Jonathan’s recommendations:
A recent ProPublica article details how Black children were jailed for crimes that quite literally do not exist in Rutherford County Tennessee for two generations. Judge Donna Scott Davenport and the other adults involved in this extremely short and straight school-to-prison pipeline have not been held accountable for the trauma they caused. And to this day, Judge Davenport holds her elected seat in a majority white county that incarcerates Black children at alarming rates for non-crimes. For followers of Jesus, Scripture says pray for our leaders and resist systems of oppression. Here is a clear example of what happens when few people are aware or engaged with leaders in power, and thus cannot illuminate or resist what is happening to marginalized groups. ProPublica cast a powerful light and Jesus-followers need to look, learn, pray, and act in our own contexts.
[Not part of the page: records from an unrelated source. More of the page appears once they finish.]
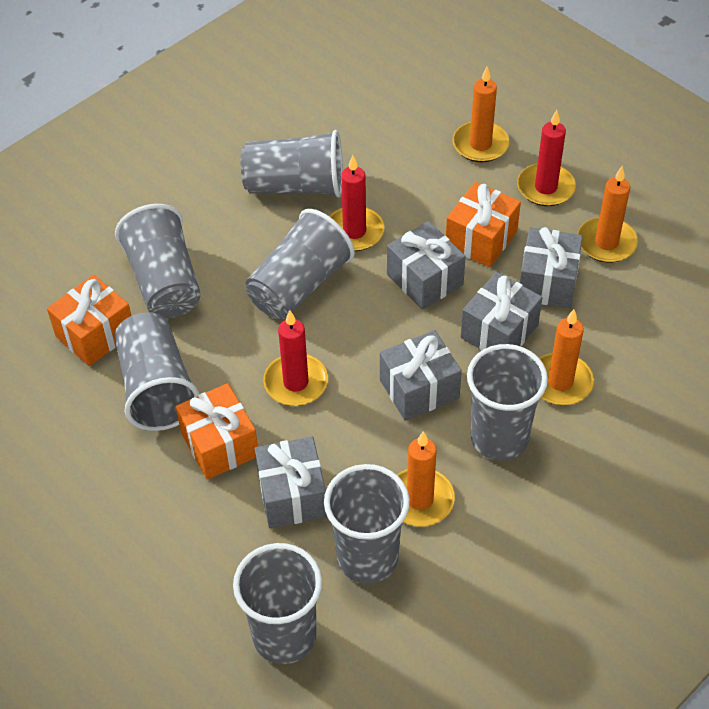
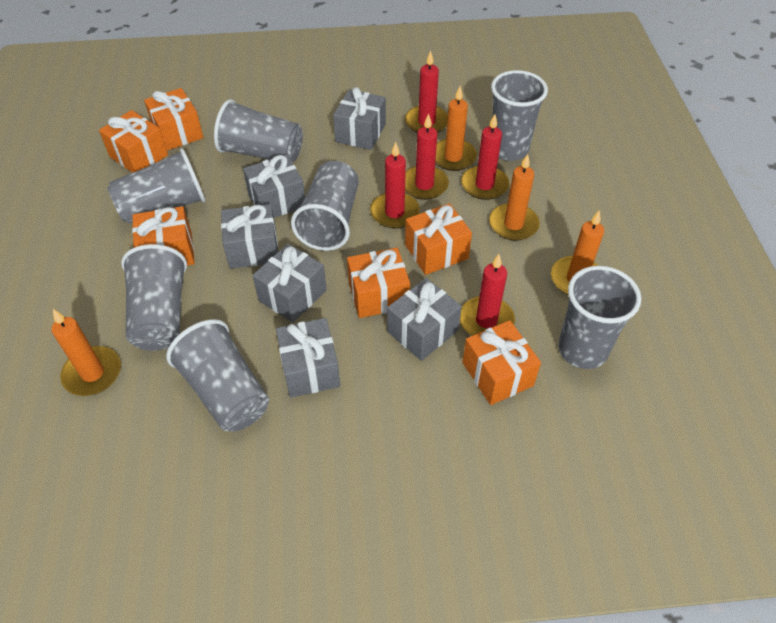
grey gift: [255,437,327,528] [380,330,462,421] [387,221,466,310] [461,272,542,351] [520,227,583,308] = 5 -> [221,204,278,269] [243,154,305,218] [252,244,327,323] [276,318,340,398] [333,87,386,150] [387,278,462,361] = 6
orange gift: [47,275,131,366] [175,383,258,480] [446,182,521,267] = 3 -> [99,110,168,173] [132,206,195,266] [144,88,203,151] [347,248,410,318] [405,203,472,275] [462,320,541,405] = 6
red candle: [263,310,328,406] [329,155,384,251] [517,110,576,206] = 3 -> [370,142,420,228] [405,51,448,133] [405,113,449,200] [460,254,515,336] [461,114,509,200] = 5

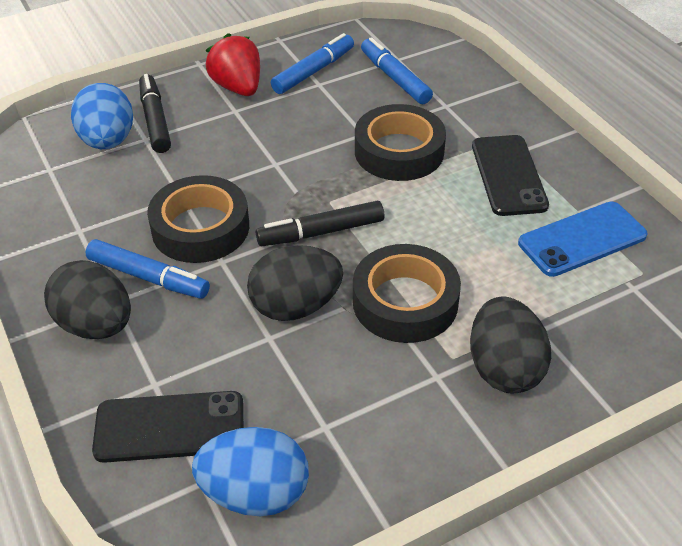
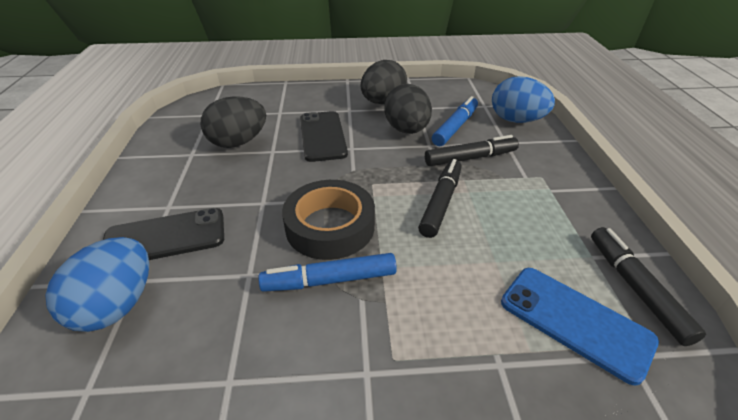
black marker: [139,74,171,153] [256,201,384,246] = 2 -> [418,159,462,238] [425,135,519,166] [591,227,706,346] = 3
black tape: [147,175,249,263] [353,244,461,343] [355,104,446,181] = 3 -> [282,180,375,260] = 1
blue marker: [85,239,210,299] [271,33,354,94] [361,37,433,104] = 3 -> [258,253,397,292] [432,96,478,146] = 2
red strawberry: [206,33,260,96] = 1 -> none = 0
The lineage of Jesus communicates his humanity in a way that ties our savior to a people and a place. Who and where we are from is important to God. And for those whose land and family were stripped away through colonization, the trauma and damage of that separation can persist for generations. This is especially true for indigenous peoples in their fights against broken treaties, protection of sacred lands, and in one famous case, the return of human remains to their proper burial grounds. Denise Chow reports for NBC News that Ernie LaPointe, Sitting Bull’s great-grandson, now has more evidence for his legal fight to move the great leader’s remains to land LaPointe’s family considers more culturally appropriate. It took scientists 14 years to develop techniques to analyze what little of Sitting Bull’s DNA remains, all while no one seriously challenged LaPointe’s familial claims. This drives home the point that known family histories of Native peoples and traditional tribal understandings of ancestry should have just as much authority and credibility as that of the descendants of settler colonialists.
Tim Wise is an anti-racist educator and author of nine books. His latest essay, “Of Dave Chappelle, Comedy, and Tomahawk Chops” is a gift. I’ve thought a lot about Chappelle’s latest Netflix special, which puts a laser focus on the Trans community. Or rather, the focus is Chappelle’s defense against accusations of Transphobia. Wise writes, “When Dave Chappelle talks about race, he’s as funny as any comic who ever lived and as intelligent as any academic. When he talks about gender identity, it’s like he doesn’t know how to use Google.” And it is this observation that is worth deep reflection. Proverbs 3 invites us to trust God and warns us not to be wise in our own eyes. I am unsure of Chappelle’s faith, but I am inclined to believe, like Wise, that being prideful and defensive in the face of wide-ranging criticism from a marginalized group is rarely fruitful.